I love my little girl, and why wouldn’t I? We’ve been very beneficial to one another, but now it was time to move on before the complications of our relationship started to cast a shadow over the beauty of what we have together. Real beauty is timeless and eternal, and cannot be grasped or explained; it just is, and you can enjoy it for being there. She will always be part of me in the same way that I’ll always be part of her. I feel free now, not because I’m single, but because I’ve let her go and accepted the fact of matter. There is no more underlying pain, and any tears that I shed now and then are of the good kind; those of gratefulness. If we wouldn’t have taken time to get together in order to let go, then the situation right now would’ve been completely different.
I can imagine that this may be hard at times. Emotions can rise to the point that we’re forgetting about our compassionate nature, and instead engulf ourselves in feelings of anger, fear, and guilt.
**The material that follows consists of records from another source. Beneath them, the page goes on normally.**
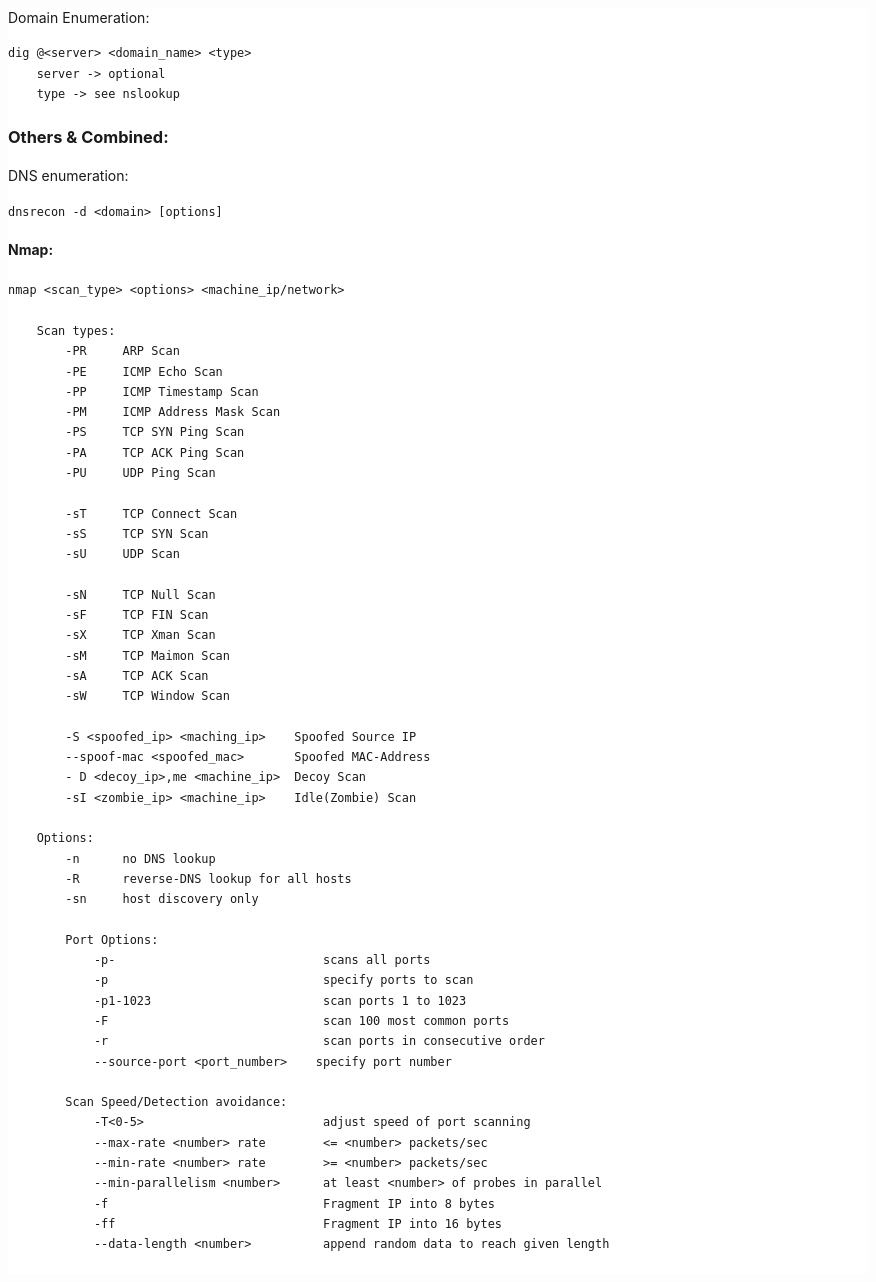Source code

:Domain Enumeration:
```
dig @<server> <domain_name> <type>
    server -> optional
    type -> see nslookup
```

### Others & Combined:

DNS enumeration: 
```
dnsrecon -d <domain> [options]  
```
#### Nmap:
```
nmap <scan_type> <options> <machine_ip/network>

    Scan types:
        -PR     ARP Scan
        -PE     ICMP Echo Scan
        -PP     ICMP Timestamp Scan
        -PM     ICMP Address Mask Scan
        -PS     TCP SYN Ping Scan
        -PA     TCP ACK Ping Scan
        -PU     UDP Ping Scan
        
        -sT     TCP Connect Scan
        -sS     TCP SYN Scan
        -sU     UDP Scan
        
        -sN     TCP Null Scan
        -sF     TCP FIN Scan
        -sX     TCP Xman Scan
        -sM     TCP Maimon Scan
        -sA     TCP ACK Scan
        -sW     TCP Window Scan
    
        -S <spoofed_ip> <maching_ip>    Spoofed Source IP
        --spoof-mac <spoofed_mac>       Spoofed MAC-Address
        - D <decoy_ip>,me <machine_ip>  Decoy Scan
        -sI <zombie_ip> <machine_ip>    Idle(Zombie) Scan

    Options:
        -n      no DNS lookup
        -R      reverse-DNS lookup for all hosts
        -sn     host discovery only

        Port Options:
            -p-                             scans all ports
            -p                              specify ports to scan
            -p1-1023                        scan ports 1 to 1023
            -F                              scan 100 most common ports
            -r                              scan ports in consecutive order
            --source-port <port_number>    specify port number

        Scan Speed/Detection avoidance:
            -T<0-5>                         adjust speed of port scanning
            --max-rate <number> rate        <= <number> packets/sec
            --min-rate <number> rate        >= <number> packets/sec
            --min-parallelism <number>      at least <number> of probes in parallel
            -f                              Fragment IP into 8 bytes
            -ff                             Fragment IP into 16 bytes
            --data-length <number>          append random data to reach given length
        
```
A natural reaction is to flee these feelings by banishing the person that’s triggering those feelings out of our lives. A picture comes to mind of people burning pictures of their loved ones. Is that love? Sometimes these experiences may be so traumatizing that people close their hearts and miss out on life in the process. It’s a big shame really.
What I find interesting about being so heavily confronted with a failing relationship is that it forced me to take a hard look at my own part in it. People are often quick to blame the other person, which was also definitely part of my initial reaction, but soon I discovered that I was also just getting a return on the things that I was doing. There are valuable lessons to be learned from these insights, because what you give really determines what you’re gonna get back; you deserve what you get, and there’s nothing more disempowering than playing the victim.
Especially in relationships, which can be very emotional experiences as we all know, it is very important to rationalize your choices and decisions. Love and commitment are two sides of the same coin, and no relationship can work without either of them. At the end of the day I believe that love can be found anywhere, because it’s present everywhere, so regarding relationships it’s important to have a good partner and not just a good lover. To know who you are is to know what you want, and this will make your search a lot easier, because you’ll consciously attract what you’re looking for.
I now find myself in the situation of being single with a very clear idea of what I’m looking for. I know that time is short, so there’s no room for delaying the best decision to make. In fact it would be beneficial to always be aware of that. So for all of you with broken hearts: Do not hestitate to look for closure, and be loving, compassionate, and forgiving to each other. At the end of the day we’re all just people looking for happiness and fulfilment, so it’s always possible to find a proper goodbye, because nobody likes to be carrying around emotional baggage. The key lies in the way how you communicate; at any moment in time you can change any situation.